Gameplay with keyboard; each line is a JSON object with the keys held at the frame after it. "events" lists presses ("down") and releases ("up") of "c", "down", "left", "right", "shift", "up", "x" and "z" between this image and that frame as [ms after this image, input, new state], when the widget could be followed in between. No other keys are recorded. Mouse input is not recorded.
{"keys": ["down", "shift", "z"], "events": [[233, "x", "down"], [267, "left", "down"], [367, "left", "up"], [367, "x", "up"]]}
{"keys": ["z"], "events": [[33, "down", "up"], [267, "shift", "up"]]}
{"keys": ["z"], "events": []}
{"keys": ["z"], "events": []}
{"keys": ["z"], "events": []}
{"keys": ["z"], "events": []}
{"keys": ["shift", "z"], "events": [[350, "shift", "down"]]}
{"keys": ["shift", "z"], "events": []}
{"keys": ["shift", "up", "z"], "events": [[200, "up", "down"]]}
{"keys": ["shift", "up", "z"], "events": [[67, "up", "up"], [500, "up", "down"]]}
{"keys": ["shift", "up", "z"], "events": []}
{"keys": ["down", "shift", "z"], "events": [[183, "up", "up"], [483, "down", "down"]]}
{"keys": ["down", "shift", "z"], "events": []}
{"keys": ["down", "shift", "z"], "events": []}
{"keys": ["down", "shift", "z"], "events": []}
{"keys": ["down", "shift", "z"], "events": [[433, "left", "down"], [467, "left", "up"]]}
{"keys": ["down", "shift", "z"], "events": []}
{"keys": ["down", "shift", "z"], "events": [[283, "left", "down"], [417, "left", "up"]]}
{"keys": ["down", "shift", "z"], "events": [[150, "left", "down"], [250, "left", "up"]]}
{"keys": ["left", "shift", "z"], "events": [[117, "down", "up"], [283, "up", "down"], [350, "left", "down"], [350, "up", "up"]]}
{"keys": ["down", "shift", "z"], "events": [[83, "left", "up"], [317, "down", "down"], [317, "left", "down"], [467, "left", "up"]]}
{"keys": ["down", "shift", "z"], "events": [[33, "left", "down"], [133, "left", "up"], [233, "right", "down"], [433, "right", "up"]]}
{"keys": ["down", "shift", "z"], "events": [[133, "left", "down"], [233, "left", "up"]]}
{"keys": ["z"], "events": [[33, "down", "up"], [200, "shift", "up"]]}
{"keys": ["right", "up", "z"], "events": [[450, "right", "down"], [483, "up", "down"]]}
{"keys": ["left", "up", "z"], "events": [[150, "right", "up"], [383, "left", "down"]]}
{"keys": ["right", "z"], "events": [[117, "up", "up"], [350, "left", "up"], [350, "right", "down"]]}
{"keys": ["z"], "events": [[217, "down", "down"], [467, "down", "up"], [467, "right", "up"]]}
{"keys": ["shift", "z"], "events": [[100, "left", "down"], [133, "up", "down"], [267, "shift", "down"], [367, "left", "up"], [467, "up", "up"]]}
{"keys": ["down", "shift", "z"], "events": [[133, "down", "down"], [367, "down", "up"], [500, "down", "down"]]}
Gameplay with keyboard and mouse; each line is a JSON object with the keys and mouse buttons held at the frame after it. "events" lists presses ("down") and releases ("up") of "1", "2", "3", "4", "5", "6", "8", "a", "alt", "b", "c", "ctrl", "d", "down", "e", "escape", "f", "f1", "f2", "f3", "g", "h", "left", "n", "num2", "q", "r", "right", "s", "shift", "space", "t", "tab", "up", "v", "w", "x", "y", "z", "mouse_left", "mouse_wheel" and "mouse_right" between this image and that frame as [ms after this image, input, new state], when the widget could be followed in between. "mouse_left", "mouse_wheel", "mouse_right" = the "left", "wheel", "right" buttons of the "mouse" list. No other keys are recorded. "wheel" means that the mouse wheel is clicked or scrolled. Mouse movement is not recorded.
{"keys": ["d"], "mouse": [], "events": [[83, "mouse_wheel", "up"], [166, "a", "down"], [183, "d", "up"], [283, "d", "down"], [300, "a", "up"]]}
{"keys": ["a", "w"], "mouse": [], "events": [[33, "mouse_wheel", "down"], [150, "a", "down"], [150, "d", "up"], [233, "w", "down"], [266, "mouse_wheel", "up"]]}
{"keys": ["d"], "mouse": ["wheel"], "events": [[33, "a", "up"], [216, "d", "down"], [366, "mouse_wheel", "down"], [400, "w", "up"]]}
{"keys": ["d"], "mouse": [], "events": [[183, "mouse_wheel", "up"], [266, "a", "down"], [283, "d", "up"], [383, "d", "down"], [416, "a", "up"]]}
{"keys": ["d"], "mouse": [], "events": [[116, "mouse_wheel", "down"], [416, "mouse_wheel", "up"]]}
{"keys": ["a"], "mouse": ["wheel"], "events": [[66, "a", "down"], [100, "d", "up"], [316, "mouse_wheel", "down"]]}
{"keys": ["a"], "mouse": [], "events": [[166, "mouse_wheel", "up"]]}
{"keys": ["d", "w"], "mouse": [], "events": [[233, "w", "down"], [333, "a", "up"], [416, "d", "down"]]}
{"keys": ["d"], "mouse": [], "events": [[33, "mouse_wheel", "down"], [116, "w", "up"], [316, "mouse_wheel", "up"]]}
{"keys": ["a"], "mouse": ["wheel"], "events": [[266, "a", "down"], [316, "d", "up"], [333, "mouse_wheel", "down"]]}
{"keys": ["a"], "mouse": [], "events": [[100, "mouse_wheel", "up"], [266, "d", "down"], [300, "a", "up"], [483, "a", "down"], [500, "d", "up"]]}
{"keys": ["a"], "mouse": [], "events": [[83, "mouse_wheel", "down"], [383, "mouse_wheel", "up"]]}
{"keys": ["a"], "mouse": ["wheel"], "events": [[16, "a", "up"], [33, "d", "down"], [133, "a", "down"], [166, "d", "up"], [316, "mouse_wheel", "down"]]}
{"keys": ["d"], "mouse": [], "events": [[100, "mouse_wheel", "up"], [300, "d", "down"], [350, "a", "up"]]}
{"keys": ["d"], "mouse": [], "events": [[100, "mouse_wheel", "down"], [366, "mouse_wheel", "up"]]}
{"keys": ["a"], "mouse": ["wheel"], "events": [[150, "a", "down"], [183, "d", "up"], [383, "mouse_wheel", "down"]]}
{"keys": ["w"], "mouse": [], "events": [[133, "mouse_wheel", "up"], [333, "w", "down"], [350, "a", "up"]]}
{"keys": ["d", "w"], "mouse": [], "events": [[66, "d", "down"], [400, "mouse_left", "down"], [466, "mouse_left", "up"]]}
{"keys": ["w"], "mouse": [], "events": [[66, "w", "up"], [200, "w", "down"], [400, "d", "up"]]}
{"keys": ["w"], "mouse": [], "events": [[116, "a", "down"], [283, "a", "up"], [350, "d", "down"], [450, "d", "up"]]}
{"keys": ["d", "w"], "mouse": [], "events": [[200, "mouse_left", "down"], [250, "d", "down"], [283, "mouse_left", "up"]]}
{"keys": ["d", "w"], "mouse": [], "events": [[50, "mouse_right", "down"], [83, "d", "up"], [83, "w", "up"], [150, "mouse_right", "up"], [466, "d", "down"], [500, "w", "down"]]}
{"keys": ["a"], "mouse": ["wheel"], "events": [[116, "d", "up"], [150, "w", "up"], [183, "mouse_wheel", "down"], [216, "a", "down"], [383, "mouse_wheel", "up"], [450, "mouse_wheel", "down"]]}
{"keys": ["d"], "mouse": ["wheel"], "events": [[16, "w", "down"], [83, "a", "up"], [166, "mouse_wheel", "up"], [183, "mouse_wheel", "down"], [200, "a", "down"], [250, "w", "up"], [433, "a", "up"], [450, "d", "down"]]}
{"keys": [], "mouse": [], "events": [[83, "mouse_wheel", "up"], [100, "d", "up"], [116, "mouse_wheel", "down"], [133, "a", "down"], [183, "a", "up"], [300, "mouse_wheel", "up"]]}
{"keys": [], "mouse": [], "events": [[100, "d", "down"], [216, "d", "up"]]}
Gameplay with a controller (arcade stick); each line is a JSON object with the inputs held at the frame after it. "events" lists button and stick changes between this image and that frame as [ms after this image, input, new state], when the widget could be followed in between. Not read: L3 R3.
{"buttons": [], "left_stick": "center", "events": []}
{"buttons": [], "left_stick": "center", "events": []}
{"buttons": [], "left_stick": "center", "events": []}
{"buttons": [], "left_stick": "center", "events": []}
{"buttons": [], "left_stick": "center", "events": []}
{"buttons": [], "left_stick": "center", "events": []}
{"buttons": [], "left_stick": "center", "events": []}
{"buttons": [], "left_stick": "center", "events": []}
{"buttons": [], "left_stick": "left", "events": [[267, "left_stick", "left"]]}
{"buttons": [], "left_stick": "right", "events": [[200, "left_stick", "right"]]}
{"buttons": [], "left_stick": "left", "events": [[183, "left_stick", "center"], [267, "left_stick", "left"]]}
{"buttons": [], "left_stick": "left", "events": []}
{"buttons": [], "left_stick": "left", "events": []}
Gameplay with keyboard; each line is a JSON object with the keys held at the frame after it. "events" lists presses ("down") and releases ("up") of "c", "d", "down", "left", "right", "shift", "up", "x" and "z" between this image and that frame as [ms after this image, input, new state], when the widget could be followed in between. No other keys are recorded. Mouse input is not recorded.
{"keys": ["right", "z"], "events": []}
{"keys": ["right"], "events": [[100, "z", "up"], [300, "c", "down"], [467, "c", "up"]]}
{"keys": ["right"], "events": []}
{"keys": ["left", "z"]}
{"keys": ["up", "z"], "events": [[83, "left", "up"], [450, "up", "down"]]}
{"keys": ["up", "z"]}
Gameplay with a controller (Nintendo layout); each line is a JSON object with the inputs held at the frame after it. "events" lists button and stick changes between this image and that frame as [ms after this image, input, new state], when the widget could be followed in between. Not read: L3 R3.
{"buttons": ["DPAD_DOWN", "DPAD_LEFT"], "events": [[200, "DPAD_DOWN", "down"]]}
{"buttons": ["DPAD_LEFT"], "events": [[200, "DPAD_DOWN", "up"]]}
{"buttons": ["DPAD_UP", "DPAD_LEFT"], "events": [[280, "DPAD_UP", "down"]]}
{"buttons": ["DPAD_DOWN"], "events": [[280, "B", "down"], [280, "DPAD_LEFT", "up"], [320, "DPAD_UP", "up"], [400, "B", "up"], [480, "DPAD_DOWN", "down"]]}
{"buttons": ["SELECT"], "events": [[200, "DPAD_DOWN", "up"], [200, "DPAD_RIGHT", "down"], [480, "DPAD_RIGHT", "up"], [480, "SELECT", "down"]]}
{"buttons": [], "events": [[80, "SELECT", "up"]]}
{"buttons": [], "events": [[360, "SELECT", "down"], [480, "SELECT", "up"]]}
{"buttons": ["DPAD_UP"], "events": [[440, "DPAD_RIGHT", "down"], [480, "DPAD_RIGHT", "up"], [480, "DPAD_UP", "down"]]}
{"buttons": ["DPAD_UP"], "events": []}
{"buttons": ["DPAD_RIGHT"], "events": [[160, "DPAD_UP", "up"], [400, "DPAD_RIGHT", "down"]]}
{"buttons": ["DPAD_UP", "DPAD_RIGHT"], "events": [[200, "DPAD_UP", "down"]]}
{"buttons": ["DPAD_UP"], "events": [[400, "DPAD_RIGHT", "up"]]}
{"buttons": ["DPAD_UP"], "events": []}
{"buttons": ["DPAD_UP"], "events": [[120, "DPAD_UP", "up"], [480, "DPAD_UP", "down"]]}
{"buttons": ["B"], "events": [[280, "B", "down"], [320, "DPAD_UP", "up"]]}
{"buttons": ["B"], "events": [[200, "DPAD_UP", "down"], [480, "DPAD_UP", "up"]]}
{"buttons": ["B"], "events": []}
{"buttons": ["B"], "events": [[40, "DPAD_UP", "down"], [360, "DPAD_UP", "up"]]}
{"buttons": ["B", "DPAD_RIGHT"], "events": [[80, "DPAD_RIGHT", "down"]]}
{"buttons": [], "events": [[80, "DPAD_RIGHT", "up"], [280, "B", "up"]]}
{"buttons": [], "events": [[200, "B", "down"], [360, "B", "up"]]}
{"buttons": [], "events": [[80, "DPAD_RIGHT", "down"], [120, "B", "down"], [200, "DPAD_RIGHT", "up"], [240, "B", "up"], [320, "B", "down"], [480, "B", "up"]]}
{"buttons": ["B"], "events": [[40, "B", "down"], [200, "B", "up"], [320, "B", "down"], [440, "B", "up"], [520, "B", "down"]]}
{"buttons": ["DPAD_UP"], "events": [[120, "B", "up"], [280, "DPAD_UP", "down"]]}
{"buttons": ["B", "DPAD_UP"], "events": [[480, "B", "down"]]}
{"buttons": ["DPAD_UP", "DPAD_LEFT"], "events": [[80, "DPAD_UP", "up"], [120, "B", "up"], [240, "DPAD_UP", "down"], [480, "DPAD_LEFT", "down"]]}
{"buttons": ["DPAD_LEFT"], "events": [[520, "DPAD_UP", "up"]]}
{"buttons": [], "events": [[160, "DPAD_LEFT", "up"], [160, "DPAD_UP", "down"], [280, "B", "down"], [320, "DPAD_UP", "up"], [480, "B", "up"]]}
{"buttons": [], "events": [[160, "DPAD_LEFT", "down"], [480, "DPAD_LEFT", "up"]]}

**What to do**.
In the records above, find each line with the word "inputs" and copy it.

**Output of the exercise**.
Gameplay with a controller (arcade stick); each line is a JSON object with the inputs held at the frame after it. "events" lists button and stick changes between this image and that frame as [ms after this image, input, new state], when the widget could be followed in between. Not read: L3 R3.
Gameplay with a controller (Nintendo layout); each line is a JSON object with the inputs held at the frame after it. "events" lists button and stick changes between this image and that frame as [ms after this image, input, new state], when the widget could be followed in between. Not read: L3 R3.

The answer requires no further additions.